TASKS TO PERFORM →
#1 From the essay on the fiction market, return the passage that begins at the words "Well, This Has" and stops after "anything about plumbing.".
#2 In the essay on the fiction market, about how much per hour does a solid pro-market short story pay once time for rewrites is counted?
#3 Please write what comes next in the essay on the fiction market, picking up after its final sentence.

STUDY TEXT →
○ ○ ○
Well, This Has Troubling Implications
I’ve often argued that the market for fiction is kind of skewed, as markets go, by the number of people willing to write for nothing or close to it. This not only makes it difficult to break into the writing game, it can make life interesting for editors and the like. Imagine what life would be like if other fields were like this–if you could put the word out that you needed a plumber and 200 people would show up willing to fix your pipes for a pittance, only you had no way of knowing which ones knew anything about plumbing.
It is possible this has something to do with the amazing fame available to a published author making up for the fact that a solid pro-market short story will pay about fourteen cents an hour once you factor in time for rewrites and all. But a more common explanation is that writers do it for the sheer love of creating stories. I’ve often heard that one shouldn’t try to be a writer unless you’d be willing to do it for free (good advice, since that is exactly what you’ll most likely be doing, but again, it makes for an odd market).
○ ○ ○
Dataset excerpts →
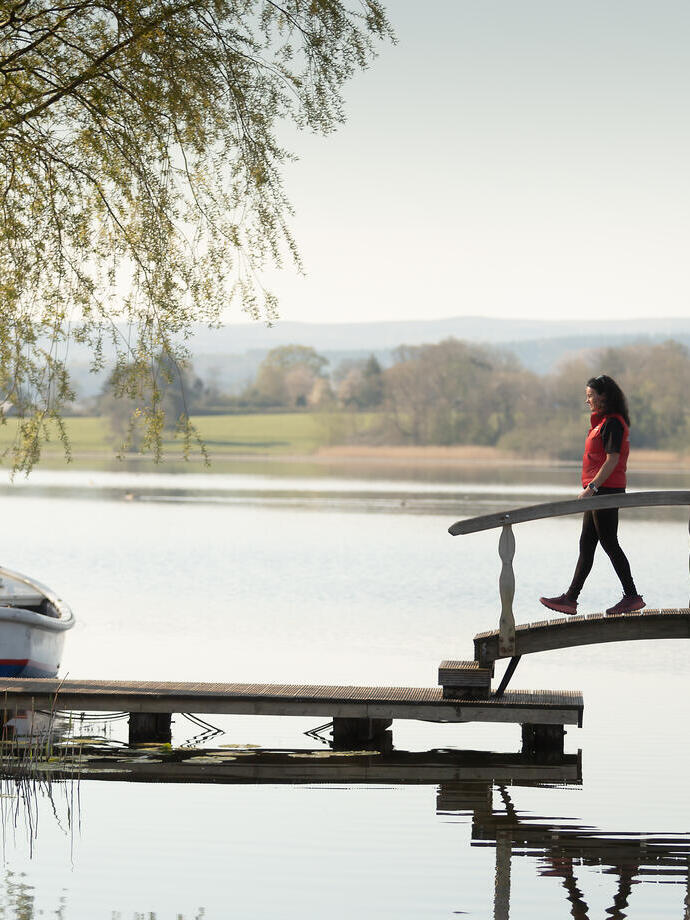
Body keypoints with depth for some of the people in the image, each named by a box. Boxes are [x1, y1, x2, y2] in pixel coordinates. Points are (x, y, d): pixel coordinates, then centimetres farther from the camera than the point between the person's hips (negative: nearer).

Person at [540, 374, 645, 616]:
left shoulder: (612, 423, -14)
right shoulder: (602, 421, 17)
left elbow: (612, 460, -21)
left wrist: (591, 487, -23)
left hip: (607, 489, -11)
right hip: (598, 492, 11)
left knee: (609, 543, -6)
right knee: (586, 544, 9)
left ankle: (632, 597, -1)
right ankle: (570, 599, 11)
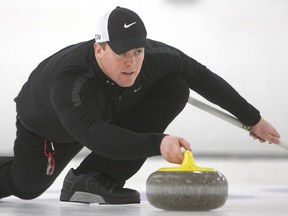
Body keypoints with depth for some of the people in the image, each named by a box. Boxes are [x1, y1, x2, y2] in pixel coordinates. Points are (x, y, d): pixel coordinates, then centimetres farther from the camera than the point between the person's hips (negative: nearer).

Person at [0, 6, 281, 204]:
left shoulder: (154, 56, -33)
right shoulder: (68, 82, -47)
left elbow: (202, 78, -18)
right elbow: (96, 136, -60)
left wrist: (252, 119, -12)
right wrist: (157, 143, -74)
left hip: (111, 111, 5)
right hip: (47, 125, -4)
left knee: (175, 88, -19)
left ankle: (95, 179, -19)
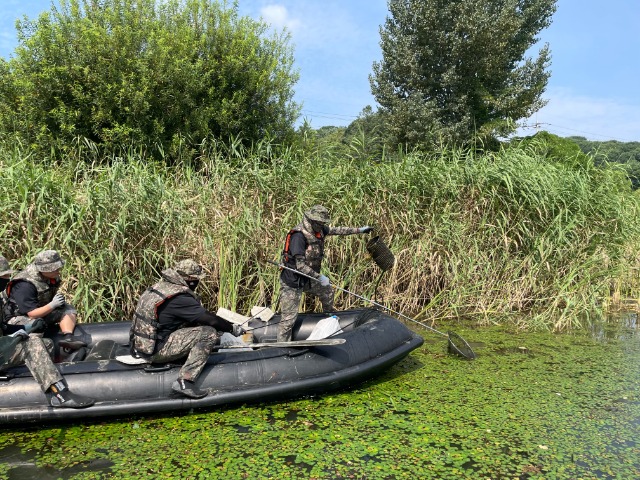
○ ○ ○
RESULTS FOR EACH TASK →
#1
Well, This Has Troubling Implications
I’ve often argued that the market for fiction is kind of skewed, as markets go, by the number of people willing to write for nothing or close to it. This not only makes it difficult to break into the writing game, it can make life interesting for editors and the like. Imagine what life would be like if other fields were like this–if you could put the word out that you needed a plumber and 200 people would show up willing to fix your pipes for a pittance, only you had no way of knowing which ones knew anything about plumbing.

#2 About fourteen cents an hour.

#3
So what are we to make of studies that show that when you pay someone for their hobby, they lose interest?
The way I see it, there are three possibilities:
1. Writers who fall into the middle ground of being paid, but not actually making a living at writing tend to quit, so the only ones sticking around are either not publishing yet or are very successful (I don’t buy this, given how many mid-list authors there are running around with day jobs)
2. Writers are paid so little, on average, that they don’t really notice that someone is paying them (not sure I buy this either, given how hard writers strive to get paid, but I suppose some might consider it more of a system of scoring than money, per se).
3. Writers are magnificent weirdos whose brains don’t work like other people’s, and are thus immune to the mundane considerations that motivate normal people.
I like (3), myself.
I’ll go for option #3 too … although I think the “scoring” idea has some merit, as well (3 pro-paying short story sales allow a science fiction & fantasy author to join SFWA, for example).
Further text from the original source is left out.